The ship from Orkney sail’d, now ruled by Charles,
Whereof the Sinclairs long time had been earls,
Whose lord, then William, was, by Scotlands king
(Called Robert Second; First whence Stewarts spring)
Sent with his second son to France, called James,
Who eighteen years lived captivate at Thames.
This prisoner last turned king, called James the First,
Who Sinclair's credit kept in honour's thirst.
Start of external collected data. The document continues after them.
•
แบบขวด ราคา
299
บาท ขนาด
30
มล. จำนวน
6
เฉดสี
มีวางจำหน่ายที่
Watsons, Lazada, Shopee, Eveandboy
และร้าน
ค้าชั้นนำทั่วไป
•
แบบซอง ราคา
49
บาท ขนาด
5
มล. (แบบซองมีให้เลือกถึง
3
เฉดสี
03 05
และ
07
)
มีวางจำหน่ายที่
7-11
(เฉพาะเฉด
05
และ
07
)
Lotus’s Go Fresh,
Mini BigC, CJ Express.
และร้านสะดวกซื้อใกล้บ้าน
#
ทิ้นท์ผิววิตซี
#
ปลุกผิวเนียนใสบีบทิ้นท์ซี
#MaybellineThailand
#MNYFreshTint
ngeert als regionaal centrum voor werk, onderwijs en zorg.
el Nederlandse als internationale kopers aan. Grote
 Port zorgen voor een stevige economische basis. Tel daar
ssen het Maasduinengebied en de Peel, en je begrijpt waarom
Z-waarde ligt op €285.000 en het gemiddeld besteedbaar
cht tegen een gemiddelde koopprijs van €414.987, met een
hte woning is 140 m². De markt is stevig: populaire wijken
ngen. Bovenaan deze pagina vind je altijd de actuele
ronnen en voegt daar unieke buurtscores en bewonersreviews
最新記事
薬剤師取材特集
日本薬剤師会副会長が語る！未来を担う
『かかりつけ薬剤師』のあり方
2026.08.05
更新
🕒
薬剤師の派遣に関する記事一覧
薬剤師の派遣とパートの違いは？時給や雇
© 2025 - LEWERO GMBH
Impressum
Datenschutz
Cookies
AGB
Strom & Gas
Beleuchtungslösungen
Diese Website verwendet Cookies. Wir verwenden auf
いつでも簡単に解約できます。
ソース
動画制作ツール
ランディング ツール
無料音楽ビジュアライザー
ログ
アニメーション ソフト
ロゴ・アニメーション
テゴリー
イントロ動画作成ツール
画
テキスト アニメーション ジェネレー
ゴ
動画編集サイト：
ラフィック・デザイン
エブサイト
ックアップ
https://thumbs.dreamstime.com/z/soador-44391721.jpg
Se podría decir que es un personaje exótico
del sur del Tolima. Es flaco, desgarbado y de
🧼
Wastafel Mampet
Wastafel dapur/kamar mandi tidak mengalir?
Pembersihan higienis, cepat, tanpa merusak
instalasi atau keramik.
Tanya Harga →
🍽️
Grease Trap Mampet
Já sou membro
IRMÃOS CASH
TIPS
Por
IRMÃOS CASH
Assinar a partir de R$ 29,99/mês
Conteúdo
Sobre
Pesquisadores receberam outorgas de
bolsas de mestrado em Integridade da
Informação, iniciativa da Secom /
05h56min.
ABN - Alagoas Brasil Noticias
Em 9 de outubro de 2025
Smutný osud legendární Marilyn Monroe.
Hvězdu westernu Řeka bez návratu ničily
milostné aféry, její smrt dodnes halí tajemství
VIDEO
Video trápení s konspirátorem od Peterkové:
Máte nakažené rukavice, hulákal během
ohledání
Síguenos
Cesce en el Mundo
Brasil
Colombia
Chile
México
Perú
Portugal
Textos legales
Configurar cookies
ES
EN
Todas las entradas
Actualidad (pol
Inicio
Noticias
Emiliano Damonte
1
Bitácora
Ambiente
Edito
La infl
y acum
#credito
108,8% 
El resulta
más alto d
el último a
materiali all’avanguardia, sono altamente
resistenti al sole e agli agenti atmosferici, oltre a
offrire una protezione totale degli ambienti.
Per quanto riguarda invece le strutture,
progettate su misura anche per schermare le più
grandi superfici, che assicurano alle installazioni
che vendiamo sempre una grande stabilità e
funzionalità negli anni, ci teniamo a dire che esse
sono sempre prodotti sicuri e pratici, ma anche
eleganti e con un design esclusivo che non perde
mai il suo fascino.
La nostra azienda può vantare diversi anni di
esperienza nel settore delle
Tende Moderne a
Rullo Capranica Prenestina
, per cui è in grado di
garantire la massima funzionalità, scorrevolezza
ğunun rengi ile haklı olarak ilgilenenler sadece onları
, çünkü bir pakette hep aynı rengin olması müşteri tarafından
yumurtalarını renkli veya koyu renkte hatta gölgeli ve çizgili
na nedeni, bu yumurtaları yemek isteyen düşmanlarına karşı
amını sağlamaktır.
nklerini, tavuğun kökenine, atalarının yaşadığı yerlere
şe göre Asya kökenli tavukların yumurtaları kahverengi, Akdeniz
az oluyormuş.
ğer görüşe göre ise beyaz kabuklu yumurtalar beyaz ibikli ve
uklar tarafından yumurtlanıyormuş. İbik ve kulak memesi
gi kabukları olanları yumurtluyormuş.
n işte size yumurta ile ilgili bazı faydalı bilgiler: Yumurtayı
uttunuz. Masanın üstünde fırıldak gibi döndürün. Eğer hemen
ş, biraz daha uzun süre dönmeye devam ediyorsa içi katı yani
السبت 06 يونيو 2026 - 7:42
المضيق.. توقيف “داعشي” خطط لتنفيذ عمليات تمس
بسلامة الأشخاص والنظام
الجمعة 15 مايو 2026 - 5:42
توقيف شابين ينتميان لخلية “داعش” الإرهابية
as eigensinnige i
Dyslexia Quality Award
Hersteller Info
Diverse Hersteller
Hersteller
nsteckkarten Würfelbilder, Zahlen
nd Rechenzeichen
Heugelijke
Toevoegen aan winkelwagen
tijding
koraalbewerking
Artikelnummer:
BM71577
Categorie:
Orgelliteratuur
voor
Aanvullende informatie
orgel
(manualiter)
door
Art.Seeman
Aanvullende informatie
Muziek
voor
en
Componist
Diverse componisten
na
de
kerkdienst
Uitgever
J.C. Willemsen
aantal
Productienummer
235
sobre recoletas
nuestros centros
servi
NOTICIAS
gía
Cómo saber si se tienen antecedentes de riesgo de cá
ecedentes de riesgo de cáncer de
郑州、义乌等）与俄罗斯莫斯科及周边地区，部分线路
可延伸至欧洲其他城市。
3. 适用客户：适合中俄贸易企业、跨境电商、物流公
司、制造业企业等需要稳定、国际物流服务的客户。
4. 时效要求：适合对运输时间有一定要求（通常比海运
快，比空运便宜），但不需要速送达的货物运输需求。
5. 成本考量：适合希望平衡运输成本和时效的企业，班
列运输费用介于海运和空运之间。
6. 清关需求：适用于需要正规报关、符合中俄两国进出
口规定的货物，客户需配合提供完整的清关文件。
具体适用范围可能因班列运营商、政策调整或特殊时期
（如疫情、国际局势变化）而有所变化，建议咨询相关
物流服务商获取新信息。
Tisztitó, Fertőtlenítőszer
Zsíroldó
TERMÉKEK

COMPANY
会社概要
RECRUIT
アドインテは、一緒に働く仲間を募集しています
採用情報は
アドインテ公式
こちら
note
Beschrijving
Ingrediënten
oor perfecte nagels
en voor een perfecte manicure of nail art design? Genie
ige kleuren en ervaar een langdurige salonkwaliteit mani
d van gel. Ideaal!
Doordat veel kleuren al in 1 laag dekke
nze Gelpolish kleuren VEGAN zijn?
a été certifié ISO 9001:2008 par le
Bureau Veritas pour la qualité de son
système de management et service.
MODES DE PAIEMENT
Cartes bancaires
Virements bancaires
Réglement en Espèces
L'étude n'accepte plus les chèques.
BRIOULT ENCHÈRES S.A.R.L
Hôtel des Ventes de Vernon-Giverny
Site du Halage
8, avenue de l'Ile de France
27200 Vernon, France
The galley was the badge of Caithness lords,
As Malcolm Canmore’s reign at length records,
Which was to Magnus given for service done
Against Macbeath, usurper of his crown,
All which survey'd, at last the midmost gate
Designed to me the arms of that great 'state,
The Earls of Caithness; to whose praise imbaged
Thy muse must mount, and here's my pen incadg'd;
First then their arms; a cross did me produce
Limb'd like a scallet, traced with flour de luce;
The lion, red and rag’d, two times divided
From coin to coin as heralds have decided:
The third join'd stance denotes to me a galley,
That on their sea-wrapt foes dare make a sally;
The fourth a gallant ship, puft with taunt sail
'Gainst them their ocean dare, or coast assail:
On whose bent crest a pelican doth sit -
An emblem for like love, drawn wondrous fit:
Who as she feeds her young with her hearts blood
Denotes these lords, to theirs, like kind, like good:
Whose best supporters guard both sea and land
Two stern-drawn griffins, in their strength do stand:
Their dictum bears this verdict, for heavens ode:
Ascrib’d this clause, Commit thy work to God.
O sacred motto! Bishop Sinclair's strain
Who turned Fyfe's lord on Scotland's foes again.
Lo! here's the arms of Caithness, here's the stock!
On which branched boughs rely as on a rock.
But further in I found like arms more patent,
To kind Sir William and his line as latent;
The premier accade of that noble race,
Who for his virtue may reclaim the place;
Whose arms, with tongue and buckle, now they make
Fast cross sign ty'd, for a fair Lesly’s sake.
The lion hunts o'er land; the ship, the sea;
The ragged cross can scale high walls; we see
The wing-laid galley with her factious oars,
Both heavens and floods command, and circling shores;
The feathered griffin flies, 0 grim-limb'd beast !
That winging sea and land, upholds thy crest;
But for the pelicans life-sprung kind story
Makes honour sing, Virtute et amore.
[Sir William Sinclair’s motto]

The lion came, by an heretrix to pass,
By marriage, whose sire was sirnamed Douglas.
Where, after him, the Sinclair now record
Was Sheriff of Dumfries and Nithsdales lord,
Whose wife was niece to good King James the Third:
Who for exchange 'twixt Wick and Southern Nidde,
Did lands excambiate; whence this Caithness soil
Stands fast for them; the rest their friends recoil.
Then circle-bounded Caithness, Sinclairs ground,
Which Pentland Firth environs, Orkney's sound;
Whose top is Dunkane’s bay, the root the Ord.
Long may it long stand fast for their true lord;
And as long, too, heavens grant what I require,
The race of Maji may in that stock aspire,
Till any age may lust, time's glass be run,
For earth's last dark eclipse, of no more sun.